## [TASK PROMPT]
Write out the line that contains "ring dip: (728, 992)" and every line after it through the end of the entries, exactly as given and with no other lines.

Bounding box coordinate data
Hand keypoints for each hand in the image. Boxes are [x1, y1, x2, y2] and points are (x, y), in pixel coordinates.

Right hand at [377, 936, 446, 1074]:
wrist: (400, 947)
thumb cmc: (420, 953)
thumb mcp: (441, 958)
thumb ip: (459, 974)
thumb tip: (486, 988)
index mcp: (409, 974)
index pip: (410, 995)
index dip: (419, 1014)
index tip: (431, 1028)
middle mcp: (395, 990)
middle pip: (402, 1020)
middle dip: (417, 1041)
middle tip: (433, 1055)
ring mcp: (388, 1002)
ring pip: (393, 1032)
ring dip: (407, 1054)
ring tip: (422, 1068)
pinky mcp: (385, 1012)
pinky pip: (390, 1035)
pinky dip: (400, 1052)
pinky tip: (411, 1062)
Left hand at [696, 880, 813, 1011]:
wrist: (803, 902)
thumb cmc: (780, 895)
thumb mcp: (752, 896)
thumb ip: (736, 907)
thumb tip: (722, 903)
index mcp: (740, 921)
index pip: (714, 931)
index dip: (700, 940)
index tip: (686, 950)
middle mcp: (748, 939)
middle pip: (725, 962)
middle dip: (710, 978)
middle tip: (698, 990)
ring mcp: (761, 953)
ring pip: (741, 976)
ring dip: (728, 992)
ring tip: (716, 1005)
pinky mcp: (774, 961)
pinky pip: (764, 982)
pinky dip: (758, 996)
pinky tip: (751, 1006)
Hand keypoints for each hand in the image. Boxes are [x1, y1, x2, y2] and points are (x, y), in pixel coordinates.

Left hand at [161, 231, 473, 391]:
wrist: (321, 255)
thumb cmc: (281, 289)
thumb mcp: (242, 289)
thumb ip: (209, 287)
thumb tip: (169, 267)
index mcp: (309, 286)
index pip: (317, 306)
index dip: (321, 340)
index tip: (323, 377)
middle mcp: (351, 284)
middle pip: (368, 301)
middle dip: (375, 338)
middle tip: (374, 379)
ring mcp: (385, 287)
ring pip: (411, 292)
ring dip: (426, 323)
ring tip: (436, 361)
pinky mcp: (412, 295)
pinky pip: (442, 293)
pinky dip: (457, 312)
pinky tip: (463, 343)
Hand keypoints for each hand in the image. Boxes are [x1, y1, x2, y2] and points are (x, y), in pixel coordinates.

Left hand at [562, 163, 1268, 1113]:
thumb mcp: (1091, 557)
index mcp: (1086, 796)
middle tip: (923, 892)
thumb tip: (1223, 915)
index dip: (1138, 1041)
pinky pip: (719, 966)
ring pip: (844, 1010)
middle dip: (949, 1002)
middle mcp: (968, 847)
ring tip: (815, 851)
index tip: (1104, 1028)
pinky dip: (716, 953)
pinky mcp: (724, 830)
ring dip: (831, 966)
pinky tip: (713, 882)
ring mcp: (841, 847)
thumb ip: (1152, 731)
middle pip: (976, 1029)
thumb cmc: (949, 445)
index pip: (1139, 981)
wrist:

## [ANSWER BELOW]
ring dip: (728, 992)
ring tip: (716, 1005)
pinky mcp: (774, 961)
pinky pip: (764, 982)
pinky dip: (758, 996)
pinky tip: (751, 1006)
Hand keypoints for each hand in the image. Boxes are [x1, y1, x2, y2] and points are (x, y), in pixel coordinates.

Left hand at [161, 231, 473, 391]:
wrist: (321, 255)
thumb cmc: (281, 289)
thumb mcp: (242, 289)
thumb ip: (209, 287)
thumb tip: (169, 267)
index mcp: (309, 286)
index pip: (317, 306)
index dip: (321, 340)
index tip: (323, 377)
middle mcp: (351, 284)
middle pip: (368, 301)
middle dip: (375, 338)
middle tip: (374, 379)
ring mcp: (385, 287)
ring pip: (411, 292)
ring dip: (426, 323)
ring tip: (436, 361)
pinky mcp: (412, 295)
pinky pip: (442, 293)
pinky dip: (457, 312)
pinky tip: (463, 343)
Hand keypoints for each hand in the image. Boxes are [x1, y1, x2, y2] and points are (x, y), in pixel coordinates.

Left hand at [562, 163, 1268, 1113]:
thumb mcp: (1091, 557)
index mcp: (1086, 796)
middle tip: (923, 892)
thumb tip: (1223, 915)
index dip: (1138, 1041)
pinky pip: (719, 966)
ring pip: (844, 1010)
middle dip: (949, 1002)
middle mcp: (968, 847)
ring tip: (815, 851)
index tip: (1104, 1028)
pinky dip: (716, 953)
pinky mcp: (724, 830)
ring dip: (831, 966)
pinky tip: (713, 882)
ring mcp: (841, 847)
thumb ip: (1152, 731)
middle pip: (976, 1029)
thumb cmc: (949, 445)
index pip: (1139, 981)
wrist:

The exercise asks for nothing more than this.